Work to be completed — Search each line below for the word "farge" and list those that contain it.

[Stored items from a collection]

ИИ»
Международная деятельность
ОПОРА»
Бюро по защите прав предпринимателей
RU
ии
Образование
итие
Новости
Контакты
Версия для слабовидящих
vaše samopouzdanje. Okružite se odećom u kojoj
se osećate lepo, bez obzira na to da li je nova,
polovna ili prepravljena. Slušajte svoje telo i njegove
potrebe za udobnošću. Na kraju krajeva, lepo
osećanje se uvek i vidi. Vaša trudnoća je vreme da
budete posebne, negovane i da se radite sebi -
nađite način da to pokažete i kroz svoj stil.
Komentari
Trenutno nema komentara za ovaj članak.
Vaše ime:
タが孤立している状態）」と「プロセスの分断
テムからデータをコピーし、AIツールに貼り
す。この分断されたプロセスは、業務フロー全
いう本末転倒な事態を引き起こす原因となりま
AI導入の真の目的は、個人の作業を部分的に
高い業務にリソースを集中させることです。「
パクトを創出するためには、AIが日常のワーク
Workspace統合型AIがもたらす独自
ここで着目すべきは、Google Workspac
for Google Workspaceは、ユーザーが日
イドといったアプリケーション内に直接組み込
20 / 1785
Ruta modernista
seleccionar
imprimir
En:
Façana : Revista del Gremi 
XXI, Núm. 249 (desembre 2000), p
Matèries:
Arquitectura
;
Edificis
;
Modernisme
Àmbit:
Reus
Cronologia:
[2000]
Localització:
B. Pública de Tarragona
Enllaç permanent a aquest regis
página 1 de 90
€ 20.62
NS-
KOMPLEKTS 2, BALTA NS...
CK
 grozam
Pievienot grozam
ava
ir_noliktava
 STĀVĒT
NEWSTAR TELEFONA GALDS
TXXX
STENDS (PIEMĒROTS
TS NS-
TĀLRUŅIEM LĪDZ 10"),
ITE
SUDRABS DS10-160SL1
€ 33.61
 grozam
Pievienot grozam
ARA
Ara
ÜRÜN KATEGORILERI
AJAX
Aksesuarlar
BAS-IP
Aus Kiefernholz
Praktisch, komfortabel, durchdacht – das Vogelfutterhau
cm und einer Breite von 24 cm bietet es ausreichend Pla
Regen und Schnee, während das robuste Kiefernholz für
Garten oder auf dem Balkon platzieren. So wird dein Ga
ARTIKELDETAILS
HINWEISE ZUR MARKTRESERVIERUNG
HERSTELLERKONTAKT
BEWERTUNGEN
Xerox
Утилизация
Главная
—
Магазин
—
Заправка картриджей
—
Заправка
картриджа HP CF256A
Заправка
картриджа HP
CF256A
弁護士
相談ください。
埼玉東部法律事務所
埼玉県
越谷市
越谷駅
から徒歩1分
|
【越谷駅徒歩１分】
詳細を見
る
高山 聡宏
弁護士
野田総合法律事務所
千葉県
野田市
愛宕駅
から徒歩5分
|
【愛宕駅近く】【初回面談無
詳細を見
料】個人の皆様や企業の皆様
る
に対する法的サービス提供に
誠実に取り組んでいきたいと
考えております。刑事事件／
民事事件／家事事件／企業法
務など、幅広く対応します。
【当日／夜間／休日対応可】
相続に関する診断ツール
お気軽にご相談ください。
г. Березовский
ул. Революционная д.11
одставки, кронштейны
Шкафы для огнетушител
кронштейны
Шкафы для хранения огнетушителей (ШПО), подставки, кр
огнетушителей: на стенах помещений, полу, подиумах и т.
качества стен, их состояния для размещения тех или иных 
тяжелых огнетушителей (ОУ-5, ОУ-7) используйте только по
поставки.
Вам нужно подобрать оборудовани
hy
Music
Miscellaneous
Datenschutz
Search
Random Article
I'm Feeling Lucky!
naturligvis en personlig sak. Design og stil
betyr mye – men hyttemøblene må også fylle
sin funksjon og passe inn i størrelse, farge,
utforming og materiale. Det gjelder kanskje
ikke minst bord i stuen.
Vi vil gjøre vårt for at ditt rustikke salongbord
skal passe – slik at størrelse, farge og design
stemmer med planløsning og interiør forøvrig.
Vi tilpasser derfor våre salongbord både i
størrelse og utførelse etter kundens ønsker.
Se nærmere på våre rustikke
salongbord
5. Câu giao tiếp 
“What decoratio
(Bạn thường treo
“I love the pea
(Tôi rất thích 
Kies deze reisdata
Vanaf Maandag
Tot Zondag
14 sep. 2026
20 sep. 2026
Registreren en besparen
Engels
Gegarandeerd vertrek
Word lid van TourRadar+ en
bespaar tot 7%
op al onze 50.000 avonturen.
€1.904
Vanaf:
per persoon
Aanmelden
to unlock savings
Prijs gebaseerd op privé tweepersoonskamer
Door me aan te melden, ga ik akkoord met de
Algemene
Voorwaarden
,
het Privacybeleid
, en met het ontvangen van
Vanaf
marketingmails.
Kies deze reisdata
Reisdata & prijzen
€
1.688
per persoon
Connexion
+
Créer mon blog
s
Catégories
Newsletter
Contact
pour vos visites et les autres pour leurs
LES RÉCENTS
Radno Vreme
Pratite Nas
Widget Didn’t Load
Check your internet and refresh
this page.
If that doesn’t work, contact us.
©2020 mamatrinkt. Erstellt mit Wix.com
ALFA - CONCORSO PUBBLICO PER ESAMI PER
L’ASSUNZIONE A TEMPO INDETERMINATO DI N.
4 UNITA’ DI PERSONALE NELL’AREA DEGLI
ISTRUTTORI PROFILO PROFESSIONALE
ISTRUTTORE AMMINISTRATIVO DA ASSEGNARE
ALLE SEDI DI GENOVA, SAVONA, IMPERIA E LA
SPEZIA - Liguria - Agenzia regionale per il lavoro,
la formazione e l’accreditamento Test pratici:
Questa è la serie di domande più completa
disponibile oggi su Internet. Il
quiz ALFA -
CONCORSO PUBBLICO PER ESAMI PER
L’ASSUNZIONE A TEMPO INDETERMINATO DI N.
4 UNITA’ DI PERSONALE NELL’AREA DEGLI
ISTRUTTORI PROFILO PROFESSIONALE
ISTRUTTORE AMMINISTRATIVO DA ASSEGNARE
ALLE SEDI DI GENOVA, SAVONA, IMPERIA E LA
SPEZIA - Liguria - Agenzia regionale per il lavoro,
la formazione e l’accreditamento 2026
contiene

Finished exercise —
sin funksjon og passe inn i størrelse, farge,
skal passe – slik at størrelse, farge og design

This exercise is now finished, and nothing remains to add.